FRAGMENTO DEL DOCUMENTO:

■ ■ ■

Habló de un mayo. "¿Saben que el mayo no canta más que en el mes de mayo y el resto del tiempo permanece mudo?". Lo recogió pichón y le tomaron una fotografía que se volvió famosa. No sabía qué podía comer. Le dio papaya y comió, pero sabía que sólo con papaya él ave no iba a estar bien. Creyó que le podían gustar gusanitos, de modo que cortó tiritas de carne y se las recibió. Trató de que se fuera, pero todos sus esfuerzos resultaron inútiles. Una vez lo dejó afuera del balcón, sin comida, “para que se fuera y recobrara su ser”. Se fue, pero le dio la vuelta al apartamento y fue a la ventana del cuarto donde estaba Verano Brisas, el autor de León hambriento el mar, y picoteó el vidrio para que le abriera.
—¿Cómo pudo ese pájaro
saber que dando la vuelta a la casa podía llegar a esa habitación?

■ ■ ■

QUÉ HACER: Transcribe del fragmento sobre el mayo el pasaje que comienza con "Habló de un" y continúa hasta "que le abriera.".

DATOS PROPORCIONADOS:
■ ■ ■

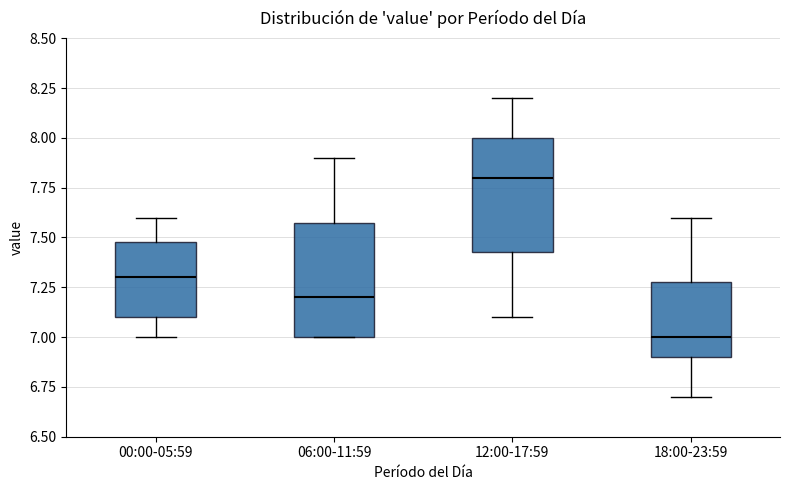

Which box's median line is the lowest?

18:00-23:59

■ ■ ■

RESPUESTA:
Habló de un mayo. "¿Saben que el mayo no canta más que en el mes de mayo y el resto del tiempo permanece mudo?". Lo recogió pichón y le tomaron una fotografía que se volvió famosa. No sabía qué podía comer. Le dio papaya y comió, pero sabía que sólo con papaya él ave no iba a estar bien. Creyó que le podían gustar gusanitos, de modo que cortó tiritas de carne y se las recibió. Trató de que se fuera, pero todos sus esfuerzos resultaron inútiles. Una vez lo dejó afuera del balcón, sin comida, “para que se fuera y recobrara su ser”. Se fue, pero le dio la vuelta al apartamento y fue a la ventana del cuarto donde estaba Verano Brisas, el autor de León hambriento el mar, y picoteó el vidrio para que le abriera.